Kenny G performed, dedicating his song, “Innocence,” to the family. And tributes, tears and laughter continued.
Collaborator and producer Jeff Wald joked, “I was worried about going on after President Clinton — then I realized I couldn’t do worse than George Bush.”
Producer Norman Lear panned, “There are people all over this town who would die to put a crowd like this together.” Confessing that he had thought King was Jewish throughout their 30-year friendship until just before the memorial service, Lear said, “Jewish. Irish. It doesn’t matter. Michael was the definition of the word ‘mensch.'”
The speeches were interspersed by video tributes from those unable to attend, including Elton John, Whoopi Goldberg and Sugar Ray Leonard. In hers, Oprah Winfrey offered her condolences and shared photos and memories of King. “Here was a man who really knew how to live.
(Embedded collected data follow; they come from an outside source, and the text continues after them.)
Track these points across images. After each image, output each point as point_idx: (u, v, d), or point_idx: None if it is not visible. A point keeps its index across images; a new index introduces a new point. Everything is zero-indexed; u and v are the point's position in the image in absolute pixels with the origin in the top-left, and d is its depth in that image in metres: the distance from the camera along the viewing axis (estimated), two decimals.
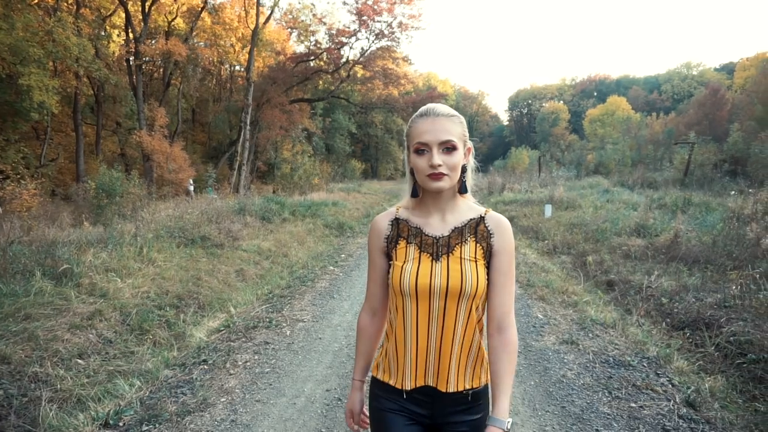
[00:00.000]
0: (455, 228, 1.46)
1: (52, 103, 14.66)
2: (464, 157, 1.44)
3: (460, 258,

He didn’t just live big — he lived huge,” she said.
Major philanthropists to many causes, King and his wife donated to friend, lawyer and speaker Robert Shapiro’s foundation to combat drug addiction, and to Ted Danson and Mary Steenburgen’s Oceana foundation, the largest ocean-conservation charity in the world.
“I really felt Michael got to experience the joy of what it means to be human,” Danson said. “He got to love and be loved.”
The event concluded with musical performances by Michael Bolton and producer David Foster, who sent the crowd off on a buoyant note: “Let’s do this right. Everybody get up, scream, shout, and stomp your feet so wherever he is, he can hear us right now.”